Mosley's case has been to admit the spanking but to deny any connection in the sexual play to concentration camps or Nazism. On this matter, the two sides agree: it is not what happened which matters but the connection with the real horrors of 60 years ago.

So the thought police have entered the bedroom. For the first time, thinking some dark lustful thought, and then acting it out with another consenting adult, is enough to make a person morally culpable. This is surely a significant step forward for the forces of repression, a real invasion of privacy. Humans bring the imagination to bear on their sex lives. Pretence and fantasy is what makes human desire different from the animal version.
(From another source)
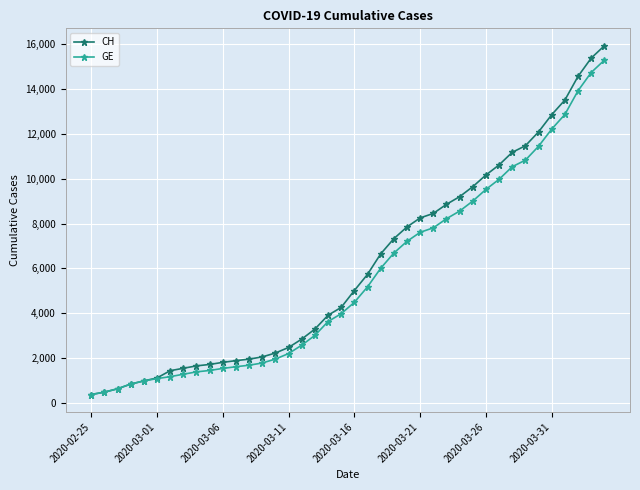

Does the chart have visible grid lines?

Yes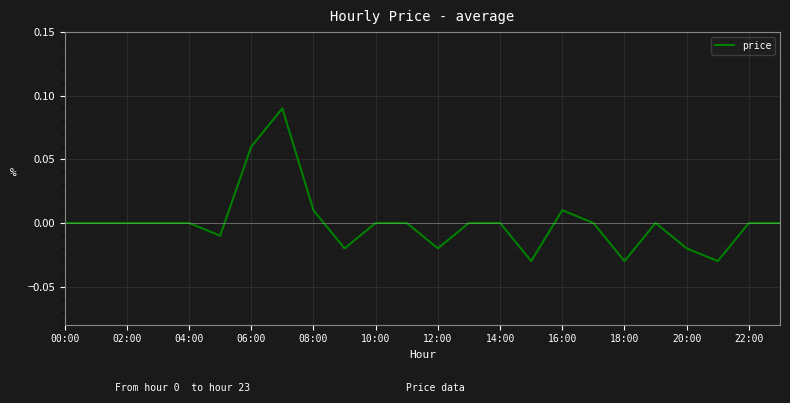

The value at 04:00 is -0.1. True or false?

False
Until now, the games which adults play have been accepted as a sort of safety valve. All over the country, the most respectable of wives will, once the world has gone away, become shameless tarts; the most upright of husbands will be simpering gimps and sex slaves. There is no limit to the strangeness of the games that desire plays.

In the light of day, these things may be funny, embarrassing and sell Sunday newspapers, but only the dreariest prude would deny that they are part of the human condition. Fantasy allows people to enjoy the forbidden without doing harm to society at large or (with only rare exceptions) to themselves.
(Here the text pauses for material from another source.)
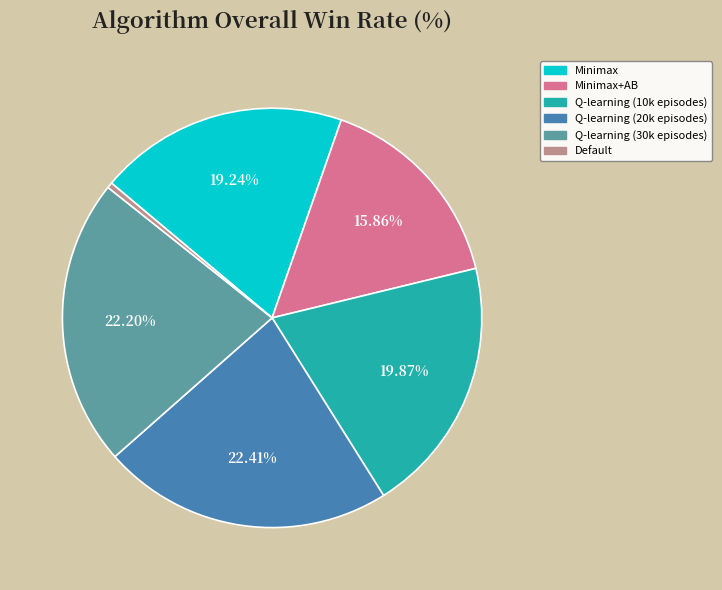

To the nearest percent, what percentage of the pie is Minimax?

19%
But now we are in such a confused state about sex and offensiveness that we are losing sight of the difference between thought and deed, between the imagined and the real. It is as if we have become so anxious about immorality that merely by allowing thoughts into our heads, we fear we are on slippery slope to actual evil. The dangerous and dodgy landscape of our secret desires will soon spill over into actuality. Sexual dreams alone, if we believe the barrister representing the News of the World, can be "a form of corruption of the personality" leading to "true depravity".

When thought is being policed – by anyone, let alone tabloid journalists – we are in trouble. Who, after all, is to decide the point at which a fantasy becomes unacceptable? In the Mosley case, both sides seem to agree that if in that Chelsea flat the imagined setting had been an English prison then it would have been harmless. Even a contemporary German one would have been fine.

It was the Nazism that was the problem. But what if a Nazi guard had through time travel – anything is possible when desire is the director – entered an English gaol? Where would a fantasy set in one of Stalin's gulags have registered on the scale of acceptability?

It is a shame that Mosley's lawyer was unable to say that his client's fantasy was indeed sad and sick, but it was a fantasy. It belonged to him. Maybe it was his way of dealing with particular demons of his past.

Instead, the idea that even the most private of fantasies can be policed has been given legal force while the News of the World has been able to play the moralist and to accuse the victim of its sting of cynicism. That, like Max Mosley, takes a lot of beating.